--- Extrait du texte ---
Lectures pour l'été de l'Année de l'Allemagne à l'ULg

 

kumpfmullerMichael Kumpfmüller, La splendeur de la vie

Après Félicie, à qui il fut fiancé deux fois, Julie, la fille d’un rabbin qu’il prétendit épouser contre l’avis de son père, et Milena, avec qui il entretint une exceptionnelle relation épistolaire, Dora Diamant est la quatrième femme qui a réellement compté dans la vie de Kafka. Il l’a rencontrée quelques mois avant sa mort à Müritz, une petite ville sur la Baltique où, rongé par la tuberculose, il séjournait chez sa sœur Elli. La splendeur de la vie, deuxième roman traduit en français de Michael Kumpfmüller après Fugue en lit mineur, raconte cette dernière relation amoureuse. Son titre, reprenant des mots écrits dans son Journal en 1921 par l’auteur du Procès, traduit fidèlement son état d’esprit durant cette année où le bonheur d’aimer et le malheur de devoir mourir parviennent tant bien que mal à cohabiter.
--- Données affichées ---
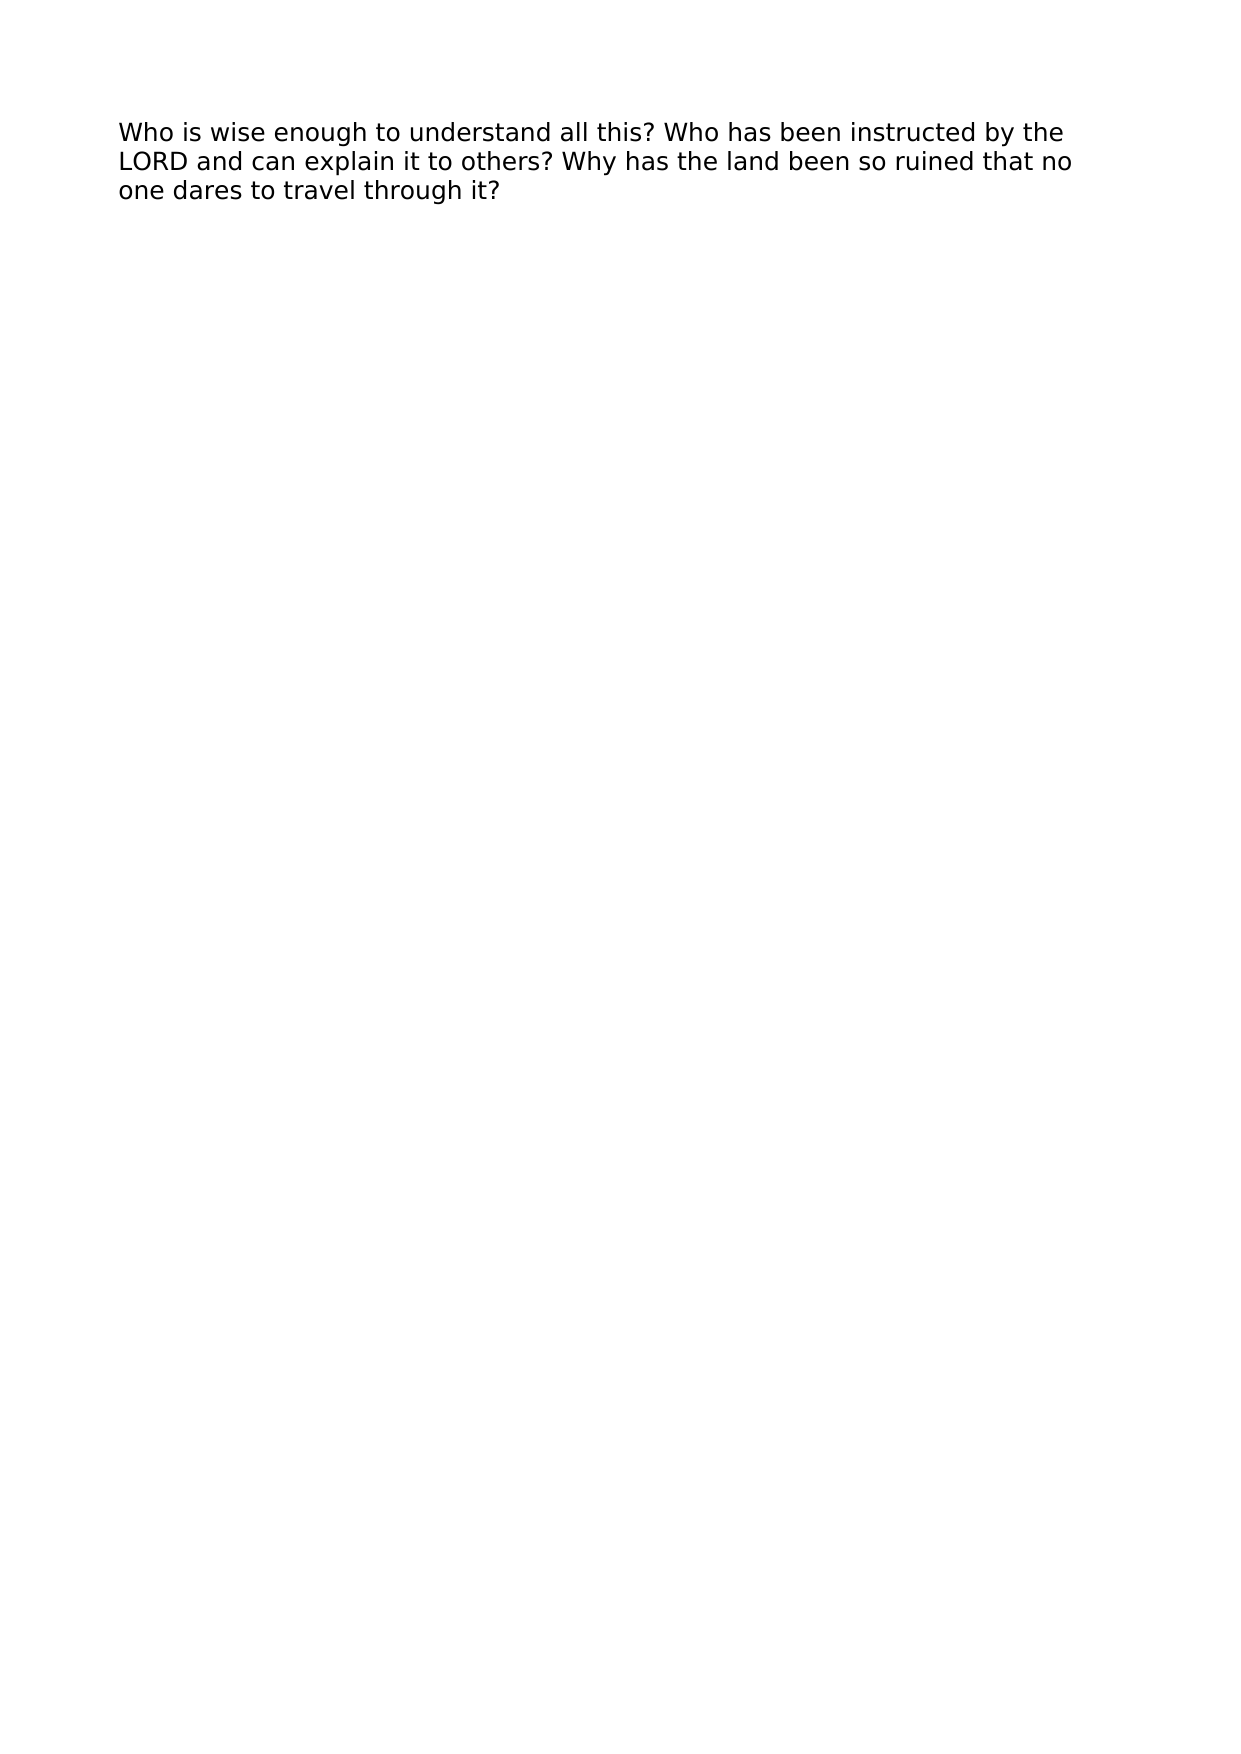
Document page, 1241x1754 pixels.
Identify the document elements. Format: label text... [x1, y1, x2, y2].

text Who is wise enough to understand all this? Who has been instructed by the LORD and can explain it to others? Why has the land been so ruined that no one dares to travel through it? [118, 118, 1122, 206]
---
--- Données affichées ---
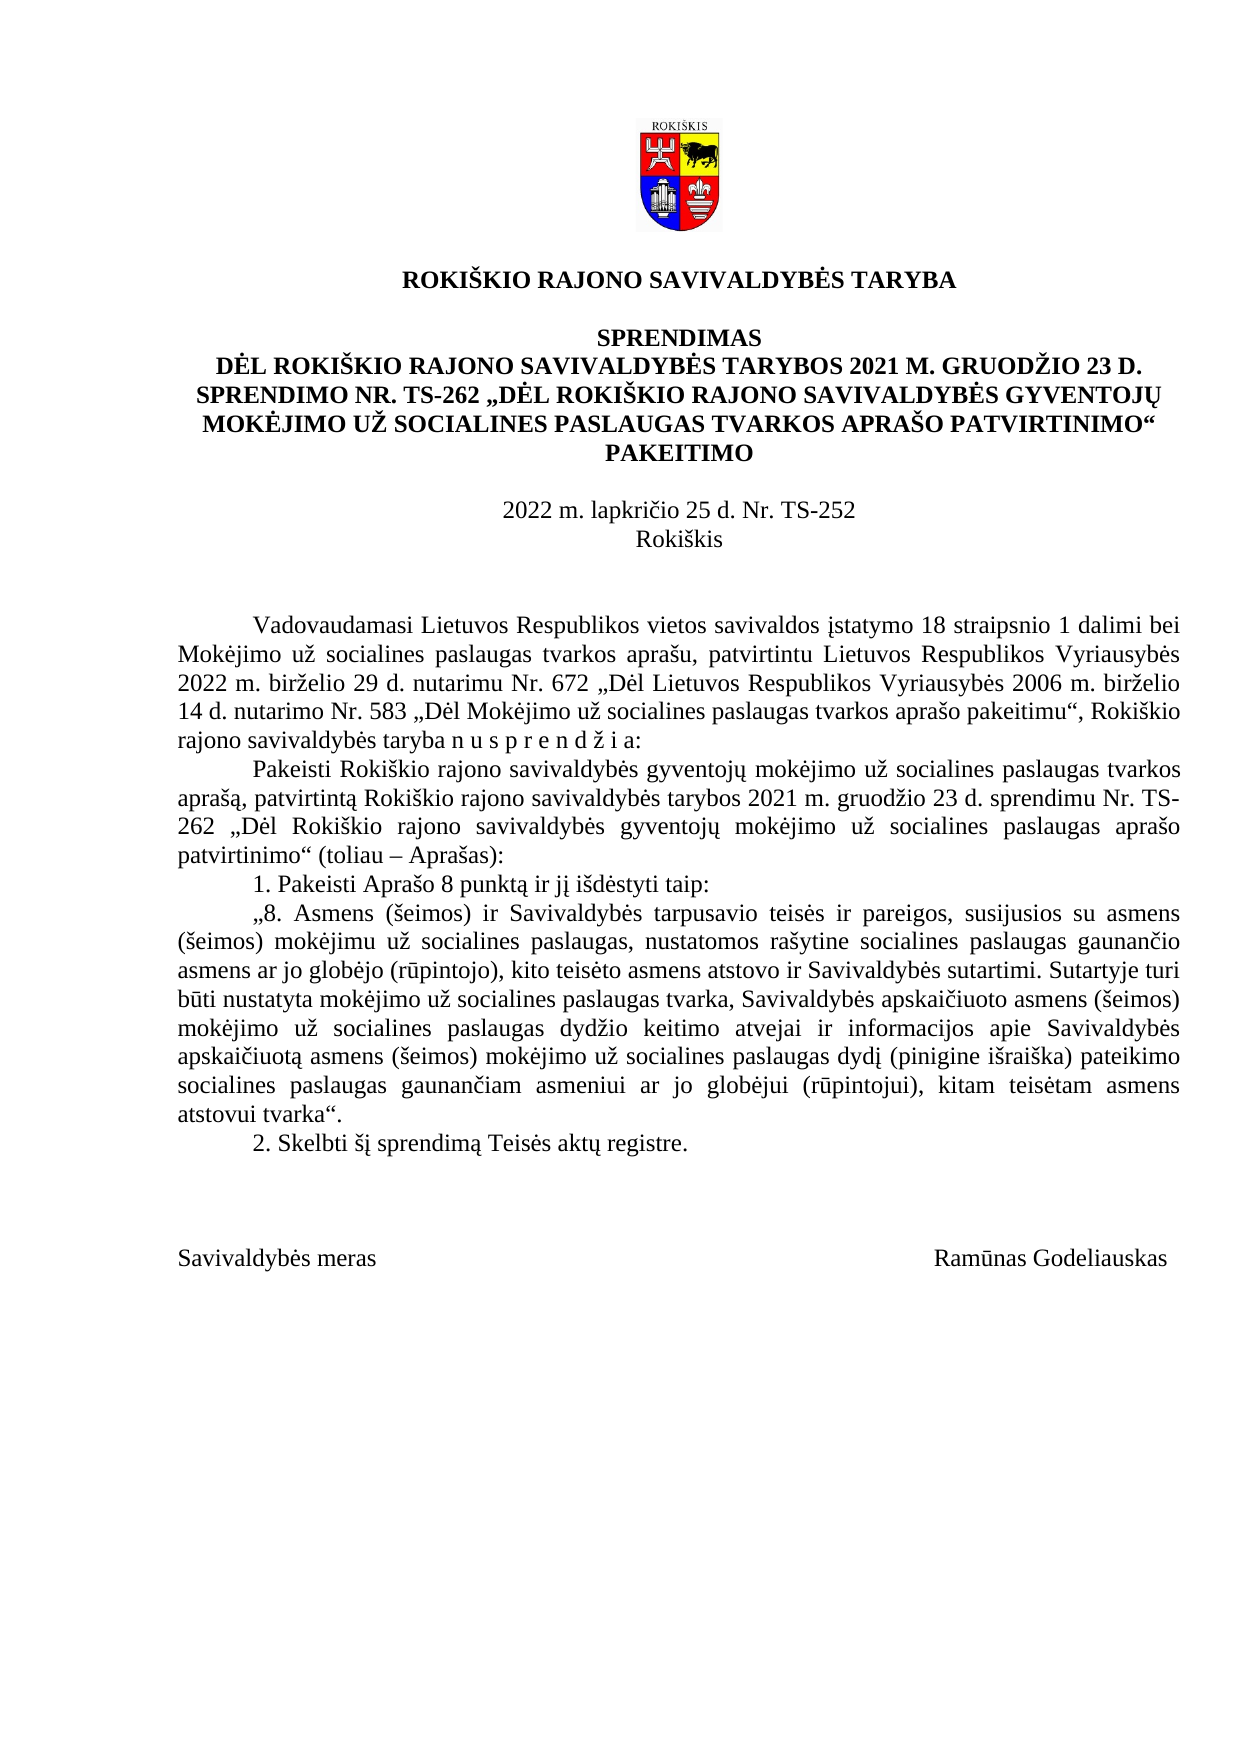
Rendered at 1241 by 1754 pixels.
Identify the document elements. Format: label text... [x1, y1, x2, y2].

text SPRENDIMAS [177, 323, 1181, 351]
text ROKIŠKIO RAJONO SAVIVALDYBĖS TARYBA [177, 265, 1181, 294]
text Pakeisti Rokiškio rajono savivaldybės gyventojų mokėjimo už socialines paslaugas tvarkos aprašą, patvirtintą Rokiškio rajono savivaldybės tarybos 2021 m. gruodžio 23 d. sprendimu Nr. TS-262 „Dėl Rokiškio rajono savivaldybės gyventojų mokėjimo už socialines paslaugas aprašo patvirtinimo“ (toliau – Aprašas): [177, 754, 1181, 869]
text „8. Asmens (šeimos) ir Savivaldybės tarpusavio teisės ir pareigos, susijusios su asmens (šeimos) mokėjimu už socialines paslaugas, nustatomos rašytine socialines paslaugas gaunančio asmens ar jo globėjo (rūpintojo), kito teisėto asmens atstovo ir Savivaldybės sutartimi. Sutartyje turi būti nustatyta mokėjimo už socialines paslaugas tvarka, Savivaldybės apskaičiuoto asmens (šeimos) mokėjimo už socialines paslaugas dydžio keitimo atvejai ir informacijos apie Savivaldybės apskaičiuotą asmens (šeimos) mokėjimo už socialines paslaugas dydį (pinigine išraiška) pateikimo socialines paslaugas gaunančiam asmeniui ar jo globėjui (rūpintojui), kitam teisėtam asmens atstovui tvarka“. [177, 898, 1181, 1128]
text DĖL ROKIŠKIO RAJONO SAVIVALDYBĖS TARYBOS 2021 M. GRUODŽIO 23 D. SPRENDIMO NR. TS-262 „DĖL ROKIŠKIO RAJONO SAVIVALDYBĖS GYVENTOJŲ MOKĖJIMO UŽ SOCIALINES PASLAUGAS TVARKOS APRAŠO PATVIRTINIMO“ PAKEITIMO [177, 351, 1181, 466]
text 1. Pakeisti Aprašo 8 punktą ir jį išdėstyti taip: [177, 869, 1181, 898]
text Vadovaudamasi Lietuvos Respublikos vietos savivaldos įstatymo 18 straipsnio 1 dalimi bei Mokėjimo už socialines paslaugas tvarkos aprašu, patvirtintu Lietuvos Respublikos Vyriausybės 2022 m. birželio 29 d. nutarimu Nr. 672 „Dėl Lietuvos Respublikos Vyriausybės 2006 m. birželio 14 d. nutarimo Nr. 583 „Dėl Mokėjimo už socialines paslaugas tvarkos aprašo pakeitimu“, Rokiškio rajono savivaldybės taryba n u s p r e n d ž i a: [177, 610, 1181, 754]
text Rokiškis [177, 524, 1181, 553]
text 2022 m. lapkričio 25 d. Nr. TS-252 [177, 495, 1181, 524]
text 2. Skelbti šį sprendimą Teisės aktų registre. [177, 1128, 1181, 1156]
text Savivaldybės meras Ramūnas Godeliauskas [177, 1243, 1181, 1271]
---
--- Données affichées ---
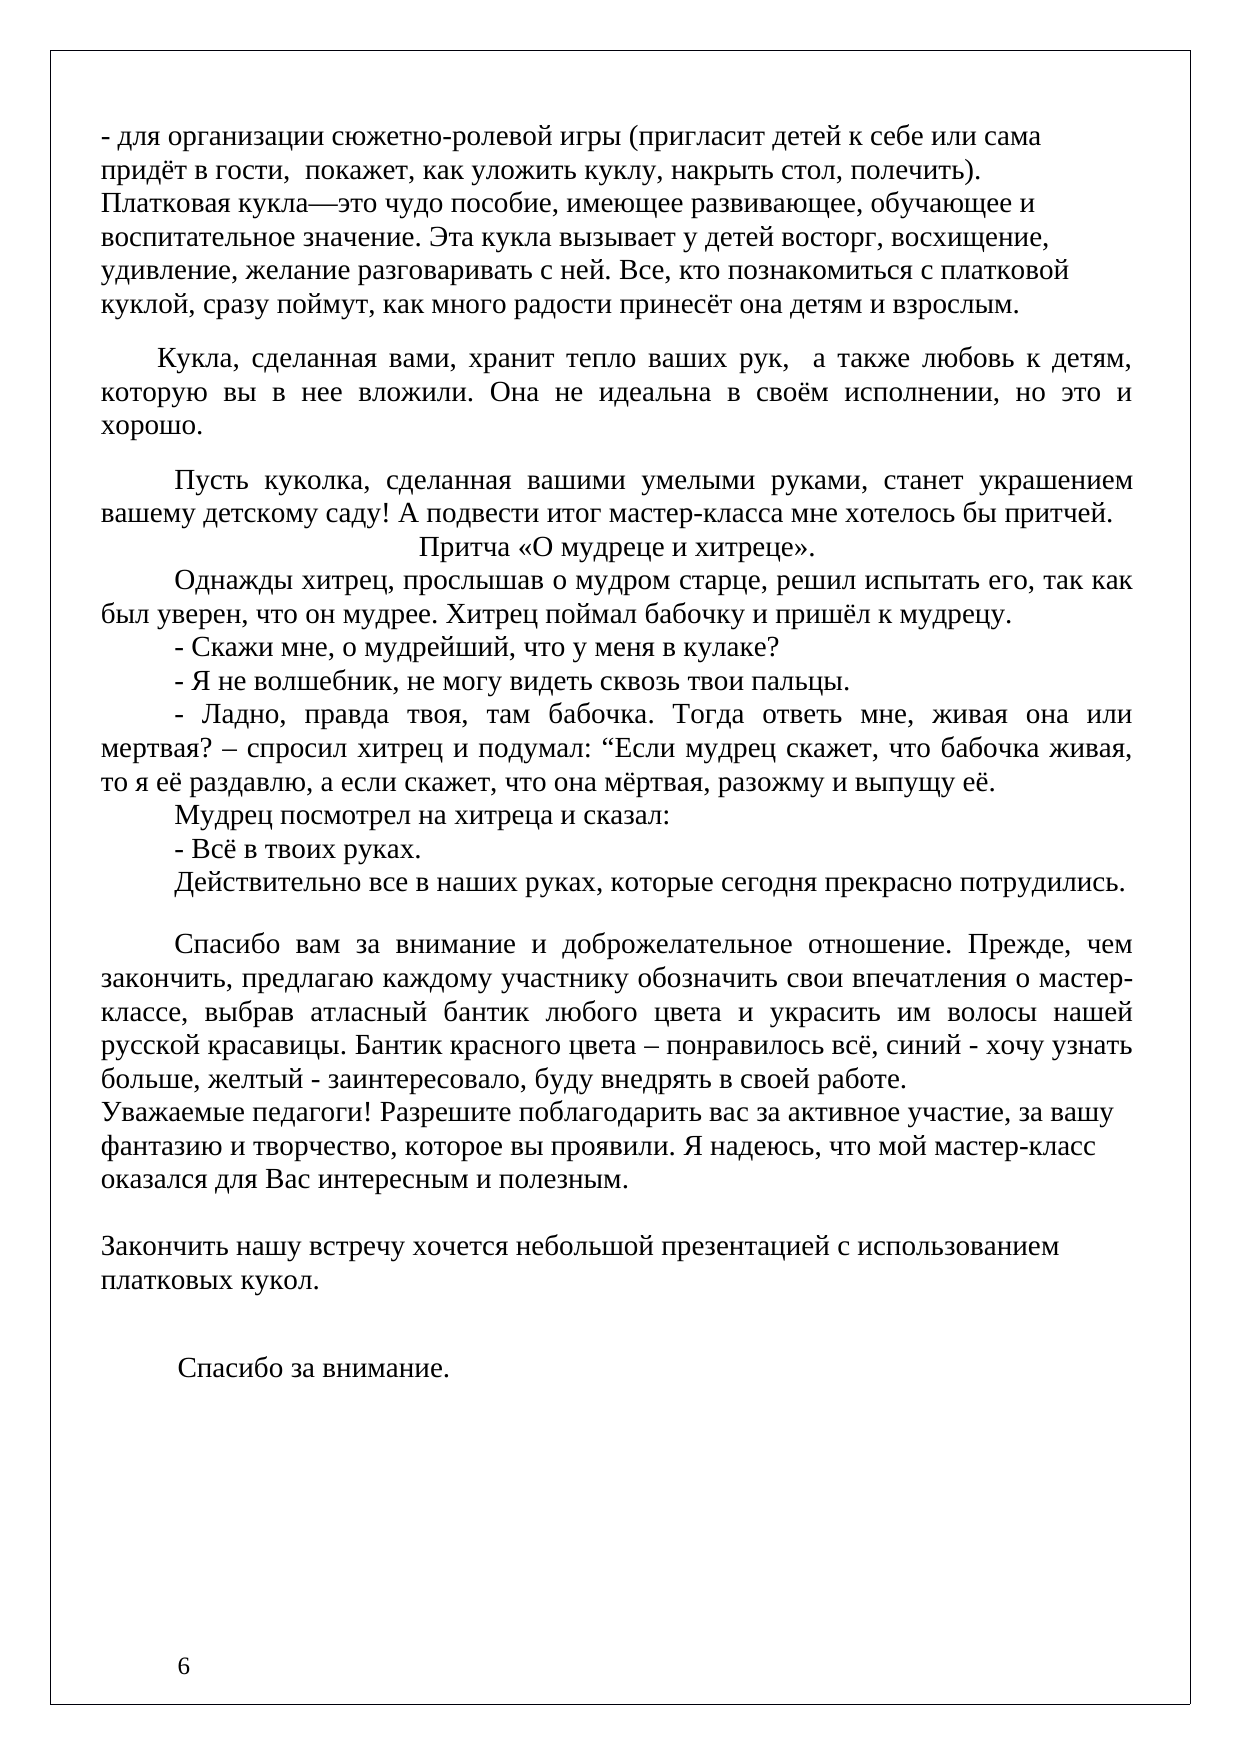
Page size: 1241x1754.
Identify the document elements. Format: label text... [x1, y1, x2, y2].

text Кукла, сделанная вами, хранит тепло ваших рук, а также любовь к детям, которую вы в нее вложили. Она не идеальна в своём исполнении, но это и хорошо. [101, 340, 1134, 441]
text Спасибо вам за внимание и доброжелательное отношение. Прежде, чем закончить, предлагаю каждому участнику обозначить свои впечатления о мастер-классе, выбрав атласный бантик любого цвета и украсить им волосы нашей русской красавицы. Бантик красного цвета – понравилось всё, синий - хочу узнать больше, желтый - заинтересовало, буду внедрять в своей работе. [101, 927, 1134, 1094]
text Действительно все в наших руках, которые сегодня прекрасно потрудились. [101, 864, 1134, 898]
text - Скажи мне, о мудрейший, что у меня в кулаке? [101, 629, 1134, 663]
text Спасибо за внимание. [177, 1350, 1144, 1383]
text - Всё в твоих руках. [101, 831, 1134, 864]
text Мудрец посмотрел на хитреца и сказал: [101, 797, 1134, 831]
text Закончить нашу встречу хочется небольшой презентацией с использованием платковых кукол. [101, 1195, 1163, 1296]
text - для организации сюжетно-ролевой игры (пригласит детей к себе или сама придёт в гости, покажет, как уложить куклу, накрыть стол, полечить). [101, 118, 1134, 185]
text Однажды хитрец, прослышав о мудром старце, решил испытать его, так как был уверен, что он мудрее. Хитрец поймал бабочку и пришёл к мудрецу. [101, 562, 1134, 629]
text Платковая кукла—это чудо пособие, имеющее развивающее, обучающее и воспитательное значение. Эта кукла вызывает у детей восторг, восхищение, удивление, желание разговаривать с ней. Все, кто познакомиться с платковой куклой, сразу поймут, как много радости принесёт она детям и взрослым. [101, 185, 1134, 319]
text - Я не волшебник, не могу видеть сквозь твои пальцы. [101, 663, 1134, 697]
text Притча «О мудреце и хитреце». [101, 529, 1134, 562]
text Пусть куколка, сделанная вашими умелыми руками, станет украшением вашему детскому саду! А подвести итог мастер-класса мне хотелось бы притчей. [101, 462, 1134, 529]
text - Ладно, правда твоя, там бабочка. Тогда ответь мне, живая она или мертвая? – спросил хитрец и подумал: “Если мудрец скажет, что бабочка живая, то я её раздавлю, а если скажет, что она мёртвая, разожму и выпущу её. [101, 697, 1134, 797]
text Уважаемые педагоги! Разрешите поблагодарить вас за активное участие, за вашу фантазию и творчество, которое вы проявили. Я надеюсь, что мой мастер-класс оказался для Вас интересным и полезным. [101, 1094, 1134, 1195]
---
Prolongez le texte sur le roman La splendeur de la vie en reprenant juste après sa dernière phrase.

Nous sommes début juillet 1923. L’ancien employé dans une compagnie d’assurances fête ses 40 ans, il lui reste onze mois à vivre. Dès que Dora, une jeune comédienne de 25 ans, l’a vu sur la plage, elle en a été éprise. Et c’est par l’intermédiaire d’une future danseuse dont le «docteur», c’est ainsi qu’on l’appelle, a fait la connaisse et qui l’invite à une fête dans la colonie de vacances où elle séjourne, qu’ils vont se rencontrer. Pour ne plus se quitter. Les mois qui lui restent à vivre, Kafka les passe avec Dora à Berlin, dans des appartements plus ou moins confortables, épuisé, souffrant, peinant à s’alimenter et à se mouvoir, irrémédiablement entraîné vers la fin. Avec toujours en appui sa famille, notamment sa sœur Ottla et sa mère, ainsi que son ami Max Brod. Sa compagne a une confidente, Judith, qui, inquiète face à l’antisémitisme grandissant, envisage d’émigrer en Palestine.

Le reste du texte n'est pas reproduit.